L’auteur nous rappelle qu’il faut se méfier de ce qui nous tranquillise trop, de ce qui engourdit la pensée.
Parmi les effets plus perfides, il y a celui du sentiment d’être utile, d’avoir du pouvoir.
Que faut-il pour répandre le mal ?
C’était le cas d’un des grands secrétaires du nazisme, qui ratifia tous les documents ayant permis d’envoyer des millions de Juifs à la mort par les trains allant aux camps. Il le faisait tranquillement, et était fier de son travail. Fier d’être utile. Il fut diagnostiqué alexithymique [Ndlr : Alexithymique, difficulté à identifier, différencier et exprimer ses émotions, ou parfois celles d’autrui. Ce trait de personnalité est communément observé parmi les patients présentant des troubles du spectre autistique et des symptômes psychosomatiques.]
Le gouvernement nazi n’était pas peuplé d’idiots. Il était au contraire composé d’intellectuels. Alors, comment expliquer ce qu’il s’est passé ?
Se faire passer comme attaquant n’est jamais bien vu. Il a fallu créer de toutes pièces un besoin de se défendre face à une situation fictive. Les juifs envahissaient l’Allemagne, boycottaient les produits allemands… Dans une société aseptisée, créer un danger donne une raison d’exister, une sensation extrême, une fonction d’éveil… donne l’impression d’exister, d’être vivant.

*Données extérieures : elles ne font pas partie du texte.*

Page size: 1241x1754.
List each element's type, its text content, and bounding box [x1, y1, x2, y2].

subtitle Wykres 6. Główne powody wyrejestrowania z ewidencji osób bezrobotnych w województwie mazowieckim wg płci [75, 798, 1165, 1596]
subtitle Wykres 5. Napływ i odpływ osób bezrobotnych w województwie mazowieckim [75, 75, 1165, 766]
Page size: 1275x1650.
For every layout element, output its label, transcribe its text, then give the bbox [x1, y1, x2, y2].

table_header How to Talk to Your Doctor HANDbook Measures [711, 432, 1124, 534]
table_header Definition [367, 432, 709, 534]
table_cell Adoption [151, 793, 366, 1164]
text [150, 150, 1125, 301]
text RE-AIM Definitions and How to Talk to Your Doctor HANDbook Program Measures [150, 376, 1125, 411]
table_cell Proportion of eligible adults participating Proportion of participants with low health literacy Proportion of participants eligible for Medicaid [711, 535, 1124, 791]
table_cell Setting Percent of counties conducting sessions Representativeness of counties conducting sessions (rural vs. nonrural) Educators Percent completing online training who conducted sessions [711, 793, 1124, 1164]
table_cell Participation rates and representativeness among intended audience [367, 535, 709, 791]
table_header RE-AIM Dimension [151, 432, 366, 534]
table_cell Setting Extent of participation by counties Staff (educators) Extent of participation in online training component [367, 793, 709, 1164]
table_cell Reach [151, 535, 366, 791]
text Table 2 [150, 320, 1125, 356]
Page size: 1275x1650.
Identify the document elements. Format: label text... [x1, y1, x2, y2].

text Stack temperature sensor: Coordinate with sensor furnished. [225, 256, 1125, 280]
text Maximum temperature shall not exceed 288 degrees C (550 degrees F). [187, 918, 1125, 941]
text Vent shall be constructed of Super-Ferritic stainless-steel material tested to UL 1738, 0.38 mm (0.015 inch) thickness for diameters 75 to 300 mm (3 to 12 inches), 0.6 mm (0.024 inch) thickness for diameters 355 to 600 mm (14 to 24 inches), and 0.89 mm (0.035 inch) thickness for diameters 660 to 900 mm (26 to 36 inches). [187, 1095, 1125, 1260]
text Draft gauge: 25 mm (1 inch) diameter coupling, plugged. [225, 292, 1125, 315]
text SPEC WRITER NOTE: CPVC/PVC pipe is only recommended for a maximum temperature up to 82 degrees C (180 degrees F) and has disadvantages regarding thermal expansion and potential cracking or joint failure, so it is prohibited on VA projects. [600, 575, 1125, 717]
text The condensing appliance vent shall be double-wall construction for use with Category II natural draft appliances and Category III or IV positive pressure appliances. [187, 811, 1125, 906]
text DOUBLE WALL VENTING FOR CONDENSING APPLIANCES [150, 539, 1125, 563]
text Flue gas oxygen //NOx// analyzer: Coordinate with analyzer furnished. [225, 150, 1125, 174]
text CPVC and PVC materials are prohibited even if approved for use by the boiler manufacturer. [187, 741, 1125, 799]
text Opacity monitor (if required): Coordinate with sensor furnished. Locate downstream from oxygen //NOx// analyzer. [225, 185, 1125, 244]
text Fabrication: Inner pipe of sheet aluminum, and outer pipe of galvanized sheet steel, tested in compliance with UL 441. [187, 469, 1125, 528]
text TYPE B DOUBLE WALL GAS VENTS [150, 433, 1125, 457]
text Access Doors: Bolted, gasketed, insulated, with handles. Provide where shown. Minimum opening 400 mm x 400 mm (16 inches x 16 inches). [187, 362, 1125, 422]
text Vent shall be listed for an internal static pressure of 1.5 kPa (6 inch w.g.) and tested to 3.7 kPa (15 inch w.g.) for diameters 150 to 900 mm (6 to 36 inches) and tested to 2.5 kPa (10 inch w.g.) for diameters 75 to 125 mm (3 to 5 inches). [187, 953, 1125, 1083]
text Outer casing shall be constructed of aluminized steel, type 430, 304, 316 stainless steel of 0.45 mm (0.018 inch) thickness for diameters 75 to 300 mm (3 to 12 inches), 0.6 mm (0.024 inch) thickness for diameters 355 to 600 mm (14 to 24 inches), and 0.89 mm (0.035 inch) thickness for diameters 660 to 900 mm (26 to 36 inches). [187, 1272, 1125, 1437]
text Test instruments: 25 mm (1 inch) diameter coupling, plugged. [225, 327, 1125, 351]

Être libre penseur a un prix
Il faut un récit pour organiser un groupe. Une représentation verbale : soit dit en passant, un univers fictif partagé. Parce qu’une certitude partagée n’a pas besoin de preuves pour déclencher une violence sans frein. Quand on pense comme tout le monde, on évite les conflits. Quand on partage les mêmes croyances, on se sent apparentés. Quand on récite ce que les autres récitent, on éprouve un sentiment de force et de vérité. L’emprise est délicieuse. Elle apporte tant de bénéfices. Ça soulage, ça déresponsabilise, ça fait appartenir à quelque chose de « plus grand ». En bref : c’est sécurisant.
Penser par soi-même, c’est s’isoler. C’est perdre des amis. L’angoisse est le prix de la liberté.
Mais alors... comment agir ?
Nous pouvons agir sur le milieu qui nous entoure. Il suffit d’organiser autour des enfants un milieu sécurisant qui leur donnera le plaisir d’explorer. Il faudra leur proposer des figures d’attachement pour leur apprendre à aimer de diverses manières. Ouvrir leur esprit en leur apprenant plusieurs langues, plusieurs manières de penser, d’explorer diverses cultures.
Nous possédons les outils pour agir sur le réel qui nous entoure. C’est un degré de liberté, donc de responsabilité.